Though many homeowners whose properties were damaged during Hurricane Harvey are upgrading their homes and adding value, far fewer are choosing to take the expensive option of elevating their homes.
One League City family is, however. Michael and Chelsy Boone are choosing to rebuild entirely on stilts, said Sarah Greer Osborne, spokeswoman for the city.
But, with costs reaching into the hundreds of thousands, raising a home is an option many aren’t choosing.
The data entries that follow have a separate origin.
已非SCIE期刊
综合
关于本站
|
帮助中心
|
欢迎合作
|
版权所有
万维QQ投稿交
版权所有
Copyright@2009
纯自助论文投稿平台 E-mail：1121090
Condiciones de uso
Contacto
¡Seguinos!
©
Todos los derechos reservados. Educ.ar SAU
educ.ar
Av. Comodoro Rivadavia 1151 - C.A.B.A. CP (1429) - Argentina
Only about 57 percent of homes in Galveston County were covered by flood insurance when Harvey struck, according to the National Flood Insurance Program.
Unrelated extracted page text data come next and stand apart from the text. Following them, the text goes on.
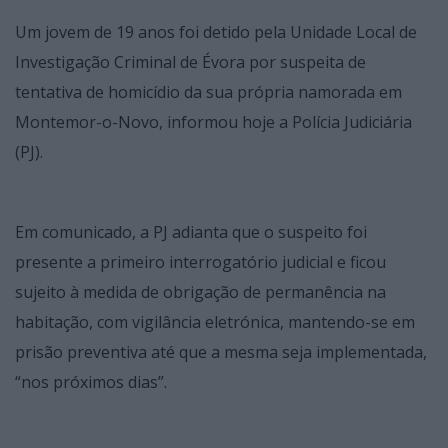
Um jovem de 19 anos foi detido pela Unidade Local de
Investigação Criminal de Évora por suspeita de
tentativa de homicídio da sua própria namorada em
Montemor-o-Novo, informou hoje a Polícia Judiciária
(PJ).
Em comunicado, a PJ adianta que o suspeito foi
presente a primeiro interrogatório judicial e ficou
sujeito à medida de obrigação de permanência na
habitação, com vigilância eletrónica, mantendo-se em
prisão preventiva até que a mesma seja implementada,
“nos próximos dias”.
“We took on 3 feet of water in our home,” Melissa Serna, another League City resident, said. “We were forced to sell our rental property and pull from equity to fix our home.”
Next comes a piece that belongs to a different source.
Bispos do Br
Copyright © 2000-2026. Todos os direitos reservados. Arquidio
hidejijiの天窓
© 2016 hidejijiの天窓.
While most homeowners reached for comment about Harvey damage confirmed they upgraded their homes, many would not do so on the record for fear it might be against the rules.
“Flood insurance money is supposed to be used to put the home back to what it was, no upgrades,” Fuller said. “It’s a little convoluted, but there’s verbiage about it in the flood insurance handbook.”
For Walker, who had already paid off her mortgage and had insurance on the property, rebuilding and upgrading after Harvey was easier than for many others, she said.
“I got a great adjuster,” she said. “He was probably as good to me or better than he had to be.”
Harvey was the first time Walker’s home flooded since she moved in, though property records show it also flooded in 1979, she said.
Walker has many fond memories in her home in the Bayridge neighborhood, from raising children to time spent with her now-deceased husband, she said. Through all those years, the home hadn’t changed much. There simply hadn’t been the money.
So, while Harvey was no doubt an ordeal, having an upgraded home has been great, Walker said.
“It was life-changing, but I’ve come out as good as can be expected,” Walker said.